→ **DESCRIPTION OF THE TASK**:
Repeat exactly, and only, the lines of the entries below from the one with "right eye: (1235, 284)" through the one with "neck: (1354, 583)", both ends included.

(Items listed in a dataset)
┌──
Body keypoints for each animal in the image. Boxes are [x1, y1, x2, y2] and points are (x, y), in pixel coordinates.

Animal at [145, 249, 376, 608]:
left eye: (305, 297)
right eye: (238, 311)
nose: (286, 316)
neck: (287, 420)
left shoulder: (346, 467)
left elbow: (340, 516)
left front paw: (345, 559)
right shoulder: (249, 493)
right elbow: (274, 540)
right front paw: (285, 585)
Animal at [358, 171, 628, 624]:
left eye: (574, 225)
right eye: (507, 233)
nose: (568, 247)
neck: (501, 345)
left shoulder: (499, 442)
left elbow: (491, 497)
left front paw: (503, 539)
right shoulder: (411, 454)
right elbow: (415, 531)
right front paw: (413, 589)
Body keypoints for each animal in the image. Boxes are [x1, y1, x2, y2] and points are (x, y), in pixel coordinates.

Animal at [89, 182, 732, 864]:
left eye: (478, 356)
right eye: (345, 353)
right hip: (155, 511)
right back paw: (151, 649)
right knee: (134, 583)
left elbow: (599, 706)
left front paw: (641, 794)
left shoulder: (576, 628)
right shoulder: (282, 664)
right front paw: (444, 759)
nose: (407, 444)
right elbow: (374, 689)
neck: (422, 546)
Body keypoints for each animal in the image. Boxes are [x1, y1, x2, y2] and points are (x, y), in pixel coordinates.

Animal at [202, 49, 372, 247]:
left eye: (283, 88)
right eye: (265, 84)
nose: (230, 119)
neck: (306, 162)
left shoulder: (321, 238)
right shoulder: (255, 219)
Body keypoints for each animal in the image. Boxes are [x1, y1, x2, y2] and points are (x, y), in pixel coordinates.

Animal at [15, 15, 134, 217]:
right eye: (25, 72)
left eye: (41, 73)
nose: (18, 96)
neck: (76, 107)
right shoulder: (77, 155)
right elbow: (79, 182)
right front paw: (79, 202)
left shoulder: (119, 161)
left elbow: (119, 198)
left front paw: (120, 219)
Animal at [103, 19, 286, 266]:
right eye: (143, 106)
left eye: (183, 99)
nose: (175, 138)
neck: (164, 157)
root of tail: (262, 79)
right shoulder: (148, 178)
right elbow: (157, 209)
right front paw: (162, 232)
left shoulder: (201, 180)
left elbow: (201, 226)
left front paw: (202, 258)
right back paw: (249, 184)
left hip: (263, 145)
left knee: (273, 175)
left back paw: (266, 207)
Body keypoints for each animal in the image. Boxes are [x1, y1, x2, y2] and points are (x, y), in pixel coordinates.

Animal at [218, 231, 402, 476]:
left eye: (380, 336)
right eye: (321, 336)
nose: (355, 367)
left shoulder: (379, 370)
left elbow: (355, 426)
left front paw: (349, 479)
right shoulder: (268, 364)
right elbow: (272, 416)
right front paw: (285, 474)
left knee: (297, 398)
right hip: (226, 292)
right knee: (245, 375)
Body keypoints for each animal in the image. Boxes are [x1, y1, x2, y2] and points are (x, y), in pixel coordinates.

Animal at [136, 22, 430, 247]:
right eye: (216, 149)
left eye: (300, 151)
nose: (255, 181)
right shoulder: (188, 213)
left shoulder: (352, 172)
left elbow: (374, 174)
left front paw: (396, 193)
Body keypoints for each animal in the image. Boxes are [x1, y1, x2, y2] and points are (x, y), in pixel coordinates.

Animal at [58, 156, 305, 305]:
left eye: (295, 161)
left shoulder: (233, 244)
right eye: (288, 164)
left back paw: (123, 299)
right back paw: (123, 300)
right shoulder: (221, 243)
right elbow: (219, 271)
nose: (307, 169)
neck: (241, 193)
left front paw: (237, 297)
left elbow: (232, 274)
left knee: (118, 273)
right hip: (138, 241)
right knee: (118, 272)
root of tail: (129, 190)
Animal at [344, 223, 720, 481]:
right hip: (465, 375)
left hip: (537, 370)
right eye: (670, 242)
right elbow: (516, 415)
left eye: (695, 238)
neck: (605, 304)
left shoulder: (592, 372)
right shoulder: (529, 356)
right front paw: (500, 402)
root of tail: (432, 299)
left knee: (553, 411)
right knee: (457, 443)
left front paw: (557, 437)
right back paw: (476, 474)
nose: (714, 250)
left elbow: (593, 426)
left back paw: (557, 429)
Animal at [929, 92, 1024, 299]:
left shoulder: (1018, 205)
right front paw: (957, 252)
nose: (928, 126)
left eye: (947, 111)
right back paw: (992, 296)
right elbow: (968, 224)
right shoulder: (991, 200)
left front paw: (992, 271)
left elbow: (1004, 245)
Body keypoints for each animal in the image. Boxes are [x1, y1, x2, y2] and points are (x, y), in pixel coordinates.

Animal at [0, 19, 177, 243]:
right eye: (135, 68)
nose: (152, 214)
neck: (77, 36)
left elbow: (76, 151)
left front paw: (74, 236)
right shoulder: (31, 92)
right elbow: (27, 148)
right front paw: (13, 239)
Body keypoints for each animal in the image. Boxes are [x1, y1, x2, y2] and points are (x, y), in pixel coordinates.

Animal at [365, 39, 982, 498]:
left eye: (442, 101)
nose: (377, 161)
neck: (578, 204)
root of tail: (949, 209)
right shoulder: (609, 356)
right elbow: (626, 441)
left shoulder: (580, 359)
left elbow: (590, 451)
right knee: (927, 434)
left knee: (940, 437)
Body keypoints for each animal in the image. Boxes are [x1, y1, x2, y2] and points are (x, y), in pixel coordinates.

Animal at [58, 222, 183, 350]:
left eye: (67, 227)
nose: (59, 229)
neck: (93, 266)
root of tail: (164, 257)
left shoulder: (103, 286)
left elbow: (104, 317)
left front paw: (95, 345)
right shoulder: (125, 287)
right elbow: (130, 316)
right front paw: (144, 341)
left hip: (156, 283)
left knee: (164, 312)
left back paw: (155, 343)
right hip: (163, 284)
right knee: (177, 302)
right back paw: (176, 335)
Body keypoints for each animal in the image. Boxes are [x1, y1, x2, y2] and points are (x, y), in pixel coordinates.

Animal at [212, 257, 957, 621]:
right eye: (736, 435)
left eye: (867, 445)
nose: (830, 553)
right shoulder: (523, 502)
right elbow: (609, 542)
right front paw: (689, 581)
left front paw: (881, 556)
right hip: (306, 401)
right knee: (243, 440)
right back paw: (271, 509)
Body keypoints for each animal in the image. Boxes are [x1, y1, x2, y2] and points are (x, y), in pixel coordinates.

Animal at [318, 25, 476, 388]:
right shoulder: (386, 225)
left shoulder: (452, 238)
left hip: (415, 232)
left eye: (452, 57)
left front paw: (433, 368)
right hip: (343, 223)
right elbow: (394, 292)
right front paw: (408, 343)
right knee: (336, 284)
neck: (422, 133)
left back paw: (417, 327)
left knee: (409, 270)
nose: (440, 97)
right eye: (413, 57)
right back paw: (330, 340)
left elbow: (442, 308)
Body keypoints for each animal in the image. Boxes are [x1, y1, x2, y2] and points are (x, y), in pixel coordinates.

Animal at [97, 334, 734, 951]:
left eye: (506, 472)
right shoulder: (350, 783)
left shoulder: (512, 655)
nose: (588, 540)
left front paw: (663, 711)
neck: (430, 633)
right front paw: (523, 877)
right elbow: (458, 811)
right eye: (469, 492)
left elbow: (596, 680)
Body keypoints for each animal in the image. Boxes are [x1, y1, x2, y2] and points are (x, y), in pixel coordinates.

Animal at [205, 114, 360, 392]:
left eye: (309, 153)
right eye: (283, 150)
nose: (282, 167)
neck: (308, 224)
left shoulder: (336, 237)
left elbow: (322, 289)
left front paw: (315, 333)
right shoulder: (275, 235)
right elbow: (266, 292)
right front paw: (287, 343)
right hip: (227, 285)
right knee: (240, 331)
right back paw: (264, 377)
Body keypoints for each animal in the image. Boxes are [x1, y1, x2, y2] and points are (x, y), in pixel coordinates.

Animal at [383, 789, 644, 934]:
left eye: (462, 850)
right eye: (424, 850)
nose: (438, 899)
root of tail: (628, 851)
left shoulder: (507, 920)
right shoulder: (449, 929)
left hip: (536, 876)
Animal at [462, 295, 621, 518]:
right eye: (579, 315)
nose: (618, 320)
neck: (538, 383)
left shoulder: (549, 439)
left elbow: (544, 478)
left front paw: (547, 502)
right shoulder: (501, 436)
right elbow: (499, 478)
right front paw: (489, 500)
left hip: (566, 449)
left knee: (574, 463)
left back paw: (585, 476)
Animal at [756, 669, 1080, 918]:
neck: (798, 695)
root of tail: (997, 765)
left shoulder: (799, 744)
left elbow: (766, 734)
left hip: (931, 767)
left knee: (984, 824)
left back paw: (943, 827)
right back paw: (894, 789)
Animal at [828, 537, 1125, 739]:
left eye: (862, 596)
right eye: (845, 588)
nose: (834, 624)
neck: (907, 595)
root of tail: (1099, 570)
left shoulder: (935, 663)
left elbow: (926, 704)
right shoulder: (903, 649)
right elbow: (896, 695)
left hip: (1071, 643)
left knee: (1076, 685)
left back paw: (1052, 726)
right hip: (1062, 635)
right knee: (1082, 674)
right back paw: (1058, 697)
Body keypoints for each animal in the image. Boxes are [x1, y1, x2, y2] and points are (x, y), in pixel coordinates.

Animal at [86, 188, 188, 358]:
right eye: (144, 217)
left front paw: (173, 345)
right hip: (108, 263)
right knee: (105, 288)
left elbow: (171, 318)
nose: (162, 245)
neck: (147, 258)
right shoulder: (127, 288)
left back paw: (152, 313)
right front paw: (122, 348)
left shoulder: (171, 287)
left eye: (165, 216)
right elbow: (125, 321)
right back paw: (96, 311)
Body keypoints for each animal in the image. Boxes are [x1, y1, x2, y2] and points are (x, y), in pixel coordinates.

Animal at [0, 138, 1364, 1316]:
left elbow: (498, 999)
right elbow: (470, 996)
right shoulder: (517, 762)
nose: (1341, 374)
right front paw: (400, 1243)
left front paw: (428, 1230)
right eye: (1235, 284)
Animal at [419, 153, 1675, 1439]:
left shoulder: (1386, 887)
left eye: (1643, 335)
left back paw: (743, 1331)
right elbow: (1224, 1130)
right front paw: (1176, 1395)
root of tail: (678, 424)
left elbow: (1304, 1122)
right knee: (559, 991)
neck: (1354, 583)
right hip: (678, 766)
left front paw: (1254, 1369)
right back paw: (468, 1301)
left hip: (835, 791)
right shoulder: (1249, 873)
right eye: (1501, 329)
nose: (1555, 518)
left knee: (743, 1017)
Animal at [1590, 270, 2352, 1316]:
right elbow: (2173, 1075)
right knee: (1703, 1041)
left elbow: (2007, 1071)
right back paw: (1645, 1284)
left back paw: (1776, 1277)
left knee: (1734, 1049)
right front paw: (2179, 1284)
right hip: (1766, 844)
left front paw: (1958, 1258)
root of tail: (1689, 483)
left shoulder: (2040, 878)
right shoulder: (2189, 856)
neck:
└──
→ **ANSWER SECTION**:
right eye: (1235, 284)
Animal at [419, 153, 1675, 1439]:
left shoulder: (1386, 887)
left eye: (1643, 335)
left back paw: (743, 1331)
right elbow: (1224, 1130)
right front paw: (1176, 1395)
root of tail: (678, 424)
left elbow: (1304, 1122)
right knee: (559, 991)
neck: (1354, 583)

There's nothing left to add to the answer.